- Born: Wisconsin, U.S.
- Education: American Film Institute (MFA)
- Occupation: Cinematographer
- Years active: 1993–present

= Michael Bauman (cinematographer) =

American cinematographer

Michael Bauman is an American cinematographer, best known for collaboration with director Paul Thomas Anderson. For his work on Anderson's One Battle After Another (2025), he was nominated for the Academy Award for Best Cinematography.

==Career==
After graduating from the American Film Institute's cinematography program in 1992, Bauman began his career in the film industry working as a lighting technician on music videos and feature films.

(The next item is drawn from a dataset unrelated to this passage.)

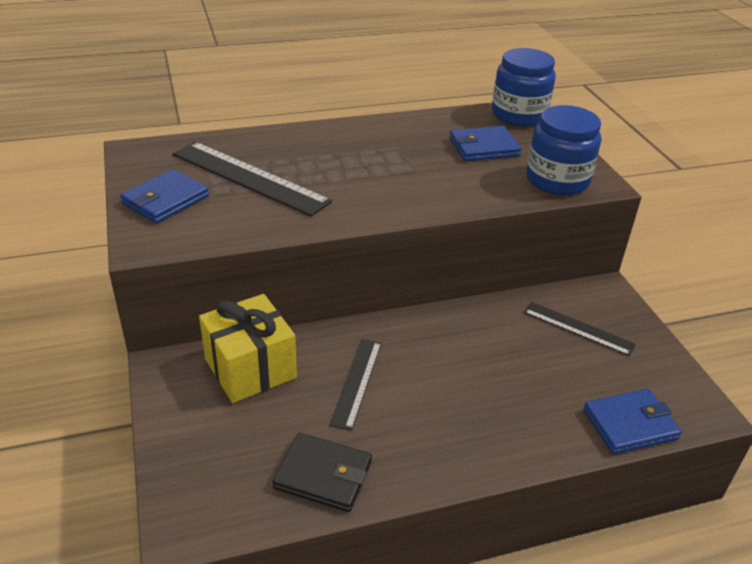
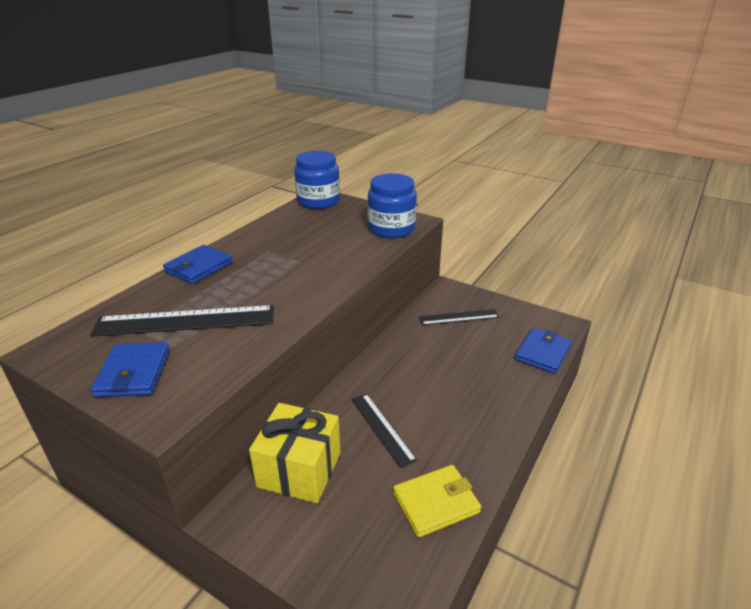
camera: 40 degrees left, 5 degrees down
black wallet [272,433,372,512] -> yellow wallet [393,465,481,538]
blue wallet [450,126,522,161] -> blue wallet moved to [163,245,232,284]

He took over as gaffer near the end of filming for Stuart Little (1999).

In addition, Bauman also co-founded LiteGear, a manufacturer of lighting products.

Bauman began working with Paul Thomas Anderson as the gaffer on The Master (2012) and Inherent Vice (2014).

On Phantom Thread (2017), Anderson declined to hire his longtime cinematographer Robert Elswit. According to Anderson, Phantom Thread did not have a traditional cinematographer during production, and the duty was shared among him and several crew members including Bauman (credited as the "lighting cameraman"), and no cinematography credit is given in the final film.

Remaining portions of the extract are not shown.